Cruz reviews SOAs and says that auditors aren’t fans of long documents – it means more for them to read – and have always been of the view that SOAs should be concise. But she says the main issue is that advisers aren’t always aware of what needs to go into the document.

“If they’re working on a template, they may just include all the bits and pieces that they’re not sure about and it becomes this huge cumbersome document. I’ve seen things like educational material and certain research material that’s really not required in a statement of advice.”

This could come down to whether advisers have been given sufficient training, says Cruz. She says there is a lot of repetition and generic content. Advisers also include too much legal jargon, warnings, and disclosures that aren’t required to be in the document.
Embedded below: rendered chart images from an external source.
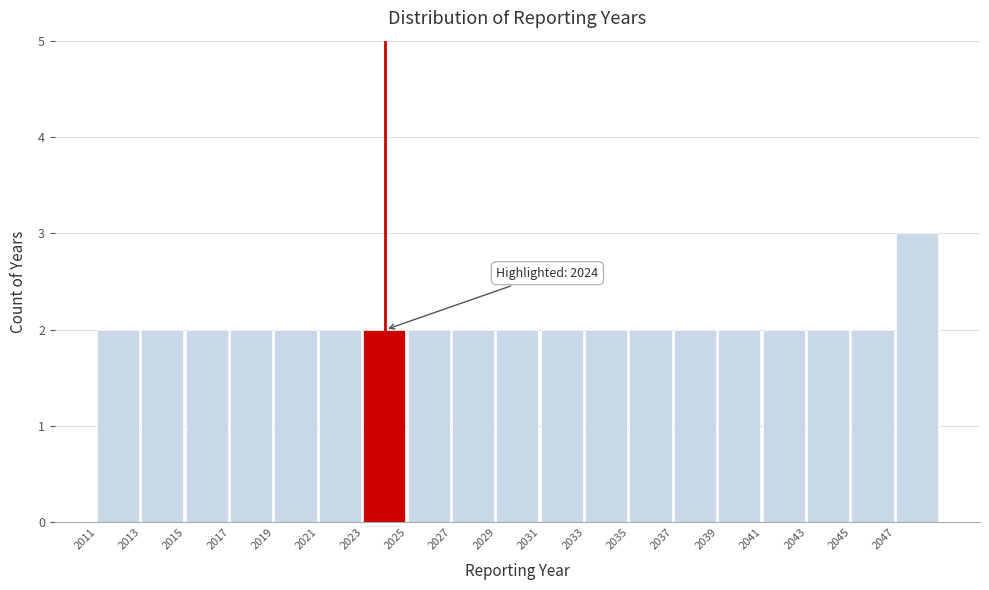

Over which range of the x-axis is the bar tallest?

2047 to 2049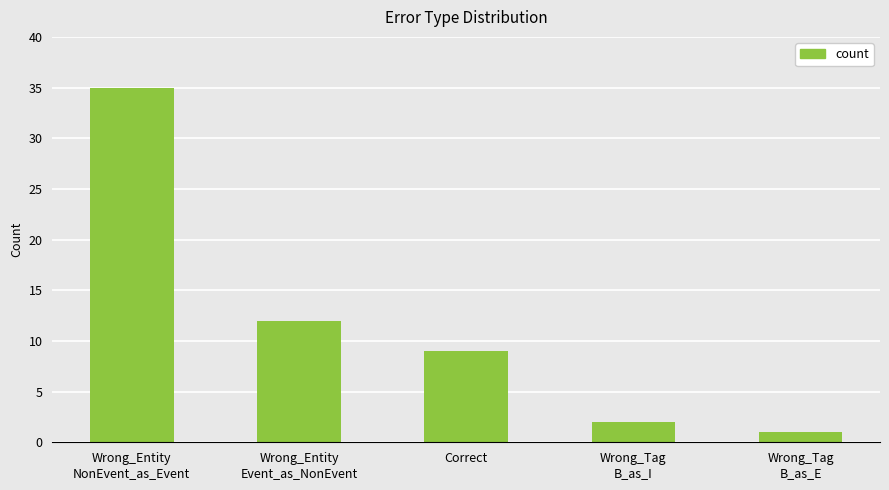

Which has a higher value, Wrong_Tag
B_as_I or Wrong_Tag
B_as_E?

Wrong_Tag
B_as_I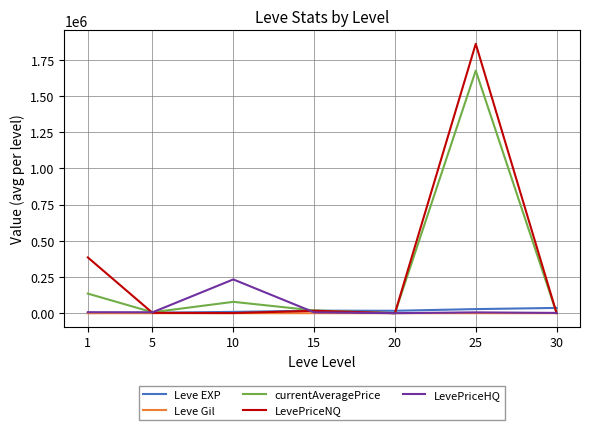

Rank the series by their maximum value, from lowest to highest.

Leve Gil, Leve EXP, LevePriceHQ, currentAveragePrice, LevePriceNQ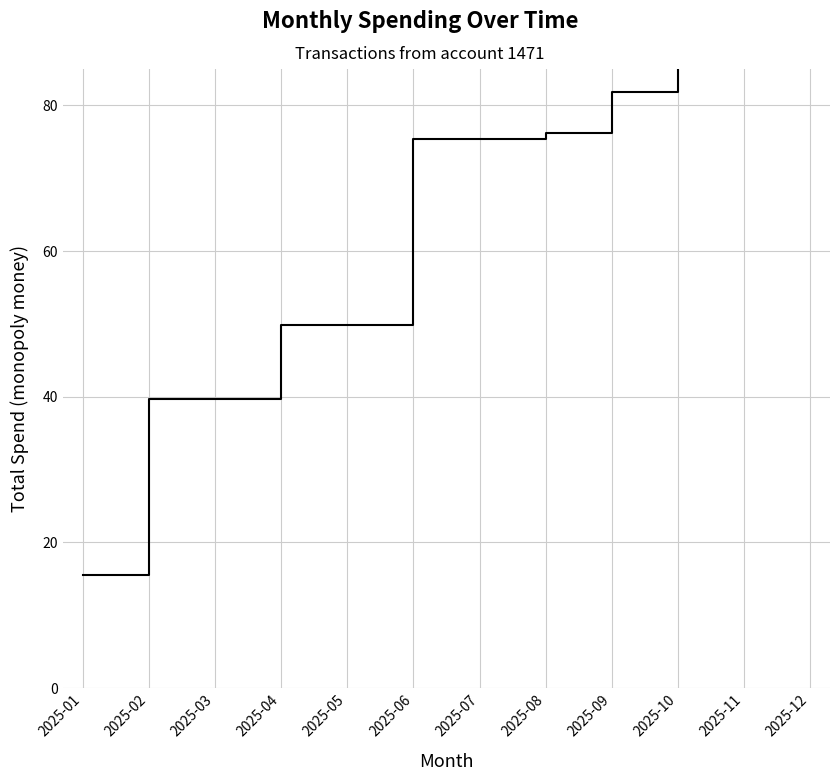

Is this an area chart (filled region under the line)?

No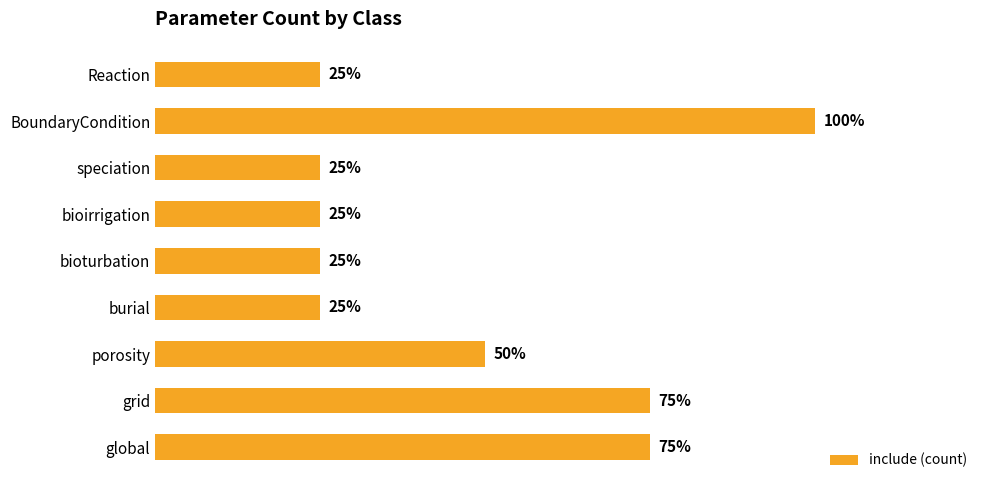

What is the difference between the second highest and second lowest values?

2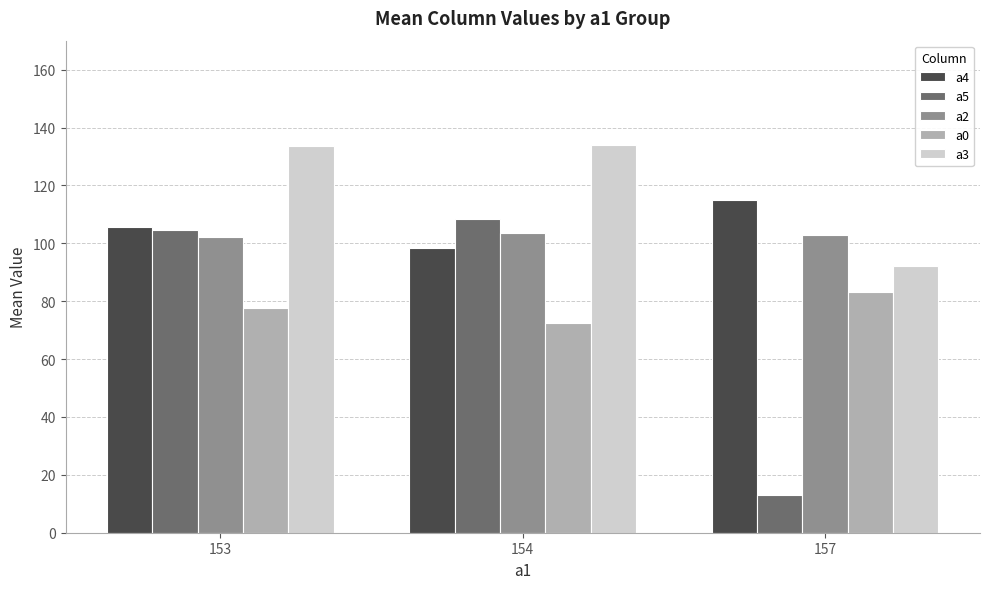

How many distinct data groups are displayed?

5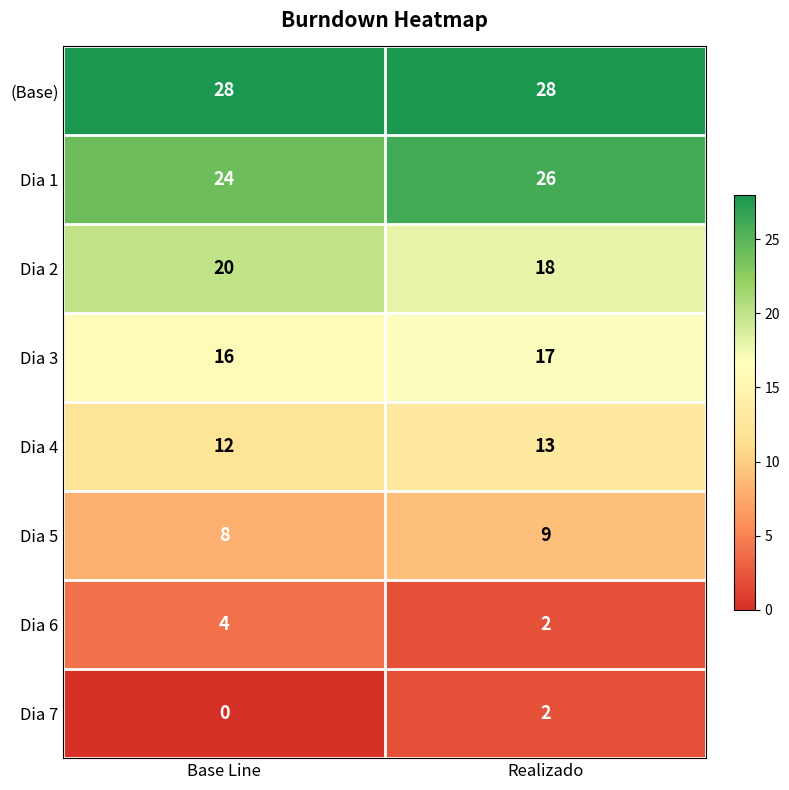

What is the sum of the Dia 1 values at Realizado and Base Line?

50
Insufficient customisation is also a critical area that adds to the unnecessary length of the SOA.

She says the introduction of incorporation by reference meant that advisers could have information attached as separate documents to refer to if needed. “There was a push to try and condense SOAs but it just seems like advisers haven’t adopted that approach and I’m not sure why, to be honest.” Cruz says they will be releasing a white paper to help clear up the understanding of what needs to be including in an SOA and what is optional.

“A lot of the time clients are very time poor and that’s why they go to see an adviser. They’d want a short concise document that explains ‘this is the advice I’m giving you, this in the implications, and this is how much it’s going to cost. Clients aren’t going to read 60 pages.”